HARDWARE ACCELERATOR SIDE CHANNEL ANALYSIS AND MITIGATION TECHNIQUES

Nelms Institute Contact: Shuo Wang
Side channel Analysis (SCA) is the process of analyzing unintentional signals caused by running operations in hardware, such as power draw and electromagnetic emanations, for information about the operations being performed. SCA can consistently recover confidential information from algorithms run on microprocessors. However, as hardware accelerated computation has become increasingly popular due to advances in reconfigurable computing, encryptions and other sensitive operations are more often being computed through these components. Evaluating the resilience of hardware implementation of common algorithms and creating new methods to protect and secure them from SCA, is therefore of utmost importance. To this end, we have created a highly adaptable framework for collecting side channel measurements from a variety of devices and designs. This framework also performs both traditional and AI-enhanced SCA to evaluate the security of an implementation. Using this information, we can guide efforts to enhance the robustness of a design.

 

CAREER: FAST FOVEATION: BRINGING ACTIVE VISION INTO THE CAMERA

Nelms Institute Contact: Sanjeev Koppal
Most cameras today indiscriminately photograph their entire visual field. In contrast, animal eyes, have fast mechanical movements that control how the scene is imaged in detail by the fovea, where visual acuity is highest.
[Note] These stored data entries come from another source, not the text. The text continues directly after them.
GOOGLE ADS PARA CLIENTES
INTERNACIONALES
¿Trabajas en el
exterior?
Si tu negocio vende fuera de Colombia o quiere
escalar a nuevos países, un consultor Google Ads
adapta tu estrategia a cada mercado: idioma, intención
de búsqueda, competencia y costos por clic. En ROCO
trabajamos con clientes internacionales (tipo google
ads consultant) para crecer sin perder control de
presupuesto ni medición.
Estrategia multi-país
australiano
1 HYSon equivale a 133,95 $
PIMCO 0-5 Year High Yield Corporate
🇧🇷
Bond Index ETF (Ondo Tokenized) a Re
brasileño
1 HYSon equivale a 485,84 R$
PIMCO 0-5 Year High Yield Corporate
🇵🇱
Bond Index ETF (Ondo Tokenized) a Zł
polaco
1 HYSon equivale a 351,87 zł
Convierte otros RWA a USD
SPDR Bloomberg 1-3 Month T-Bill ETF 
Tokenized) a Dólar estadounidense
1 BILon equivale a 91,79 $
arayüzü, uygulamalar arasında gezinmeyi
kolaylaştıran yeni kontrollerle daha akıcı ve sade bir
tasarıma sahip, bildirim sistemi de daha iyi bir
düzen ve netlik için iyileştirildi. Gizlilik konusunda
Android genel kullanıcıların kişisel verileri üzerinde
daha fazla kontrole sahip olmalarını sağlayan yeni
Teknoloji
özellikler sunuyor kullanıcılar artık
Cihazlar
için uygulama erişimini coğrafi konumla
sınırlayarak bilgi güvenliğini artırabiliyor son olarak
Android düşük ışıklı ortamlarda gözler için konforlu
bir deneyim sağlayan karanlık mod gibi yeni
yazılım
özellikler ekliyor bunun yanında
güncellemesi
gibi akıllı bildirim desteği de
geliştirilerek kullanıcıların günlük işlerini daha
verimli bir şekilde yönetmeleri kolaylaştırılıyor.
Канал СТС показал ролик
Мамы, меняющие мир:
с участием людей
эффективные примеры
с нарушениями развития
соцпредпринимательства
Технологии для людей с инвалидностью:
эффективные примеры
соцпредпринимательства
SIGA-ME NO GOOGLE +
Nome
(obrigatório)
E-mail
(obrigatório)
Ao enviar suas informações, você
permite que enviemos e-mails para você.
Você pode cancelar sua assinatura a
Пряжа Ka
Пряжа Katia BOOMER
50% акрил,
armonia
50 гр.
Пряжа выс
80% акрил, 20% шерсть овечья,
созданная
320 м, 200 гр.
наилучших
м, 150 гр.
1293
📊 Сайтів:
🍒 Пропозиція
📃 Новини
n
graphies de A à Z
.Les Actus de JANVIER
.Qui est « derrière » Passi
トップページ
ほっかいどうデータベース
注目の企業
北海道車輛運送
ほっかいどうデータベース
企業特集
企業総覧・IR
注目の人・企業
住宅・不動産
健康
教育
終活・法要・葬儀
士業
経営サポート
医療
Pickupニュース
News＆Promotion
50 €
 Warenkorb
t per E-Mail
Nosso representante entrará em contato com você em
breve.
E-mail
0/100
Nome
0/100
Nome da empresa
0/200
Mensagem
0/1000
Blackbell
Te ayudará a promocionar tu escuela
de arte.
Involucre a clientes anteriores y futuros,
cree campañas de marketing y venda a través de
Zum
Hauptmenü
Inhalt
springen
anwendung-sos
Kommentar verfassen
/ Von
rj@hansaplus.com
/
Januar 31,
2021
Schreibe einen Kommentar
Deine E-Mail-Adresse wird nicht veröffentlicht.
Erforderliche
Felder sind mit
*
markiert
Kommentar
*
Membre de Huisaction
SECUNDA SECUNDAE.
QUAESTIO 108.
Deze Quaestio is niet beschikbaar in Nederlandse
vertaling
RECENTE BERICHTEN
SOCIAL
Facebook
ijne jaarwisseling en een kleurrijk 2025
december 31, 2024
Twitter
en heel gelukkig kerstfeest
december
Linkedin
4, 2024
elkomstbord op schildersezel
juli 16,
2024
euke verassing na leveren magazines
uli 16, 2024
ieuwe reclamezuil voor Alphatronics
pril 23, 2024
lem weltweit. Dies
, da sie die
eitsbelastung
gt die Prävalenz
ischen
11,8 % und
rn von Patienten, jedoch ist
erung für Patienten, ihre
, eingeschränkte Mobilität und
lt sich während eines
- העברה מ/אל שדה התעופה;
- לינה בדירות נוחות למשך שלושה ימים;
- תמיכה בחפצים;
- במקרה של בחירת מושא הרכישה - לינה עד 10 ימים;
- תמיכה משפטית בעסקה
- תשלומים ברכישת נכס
In computer vision, this idea of actively selecting where to look — i.e. active vision — has been mostly demonstrated with slow, power-hungry mechanical options for changing camera pose, such as pan-tilt-zoom motors or robot motion. The key challenge to conducting active vision for small mobile platforms is to provide fast, camera control of the physical properties that influence image formation, such as wavelength, resolution, polarization, viewpoint, exposure time, etc. This project focuses on active vision algorithms for fast adaptive resolution, generalizing the foveation capability found in animals. I propose new designs called *foveating cameras*, which work by capturing reflections off a tiny, fast mirror whose scan path allows for selective scene viewing. Foveating cameras will revolutionize sensing in mobile systems and robotics, since algorithms such as visual state estimation or object recognition can now use imagery with high resolution on every region of interest, even if these are at different depths and viewing directions.

 

SAIL: MACHINE LEARNING GUIDED STRUCTURAL ANALYSIS ATTACK ON HARDWARE OBFUSCATION

Nelms Institute Contact: Swarup Bhunia

Obfuscation is a technique for protecting hardware intellectual property (IP) blocks against reverse engineering, piracy, and malicious modifications. Current obfuscation efforts mainly focus on functional locking of a design to prevent black-box usage. They do not directly address hiding design intent through structural transformations, which is an important objective of obfuscation. We note that current obfuscation techniques incorporate only: (1) local, and (2) predictable changes in circuit topology. In this paper, we present SAIL, a structural attack on obfuscation using machine learning (ML) models that exposes a critical vulnerability of these methods. Through this attack, we demonstrate that the gate-level structure of an obfuscated design can be retrieved in most parts through a systematic set of steps. The proposed attack is applicable to all forms of logic obfuscation, and significantly more powerful than existing attacks, e.g., SAT-based attacks, since it does not require the availability of golden functional responses (e.g., an unlocked IC). Evaluation on benchmark circuits show that we can recover an average of about 84% (up to 95%) transformations introduced by obfuscation. We also show that this attack is scalable, flexible, and versatile.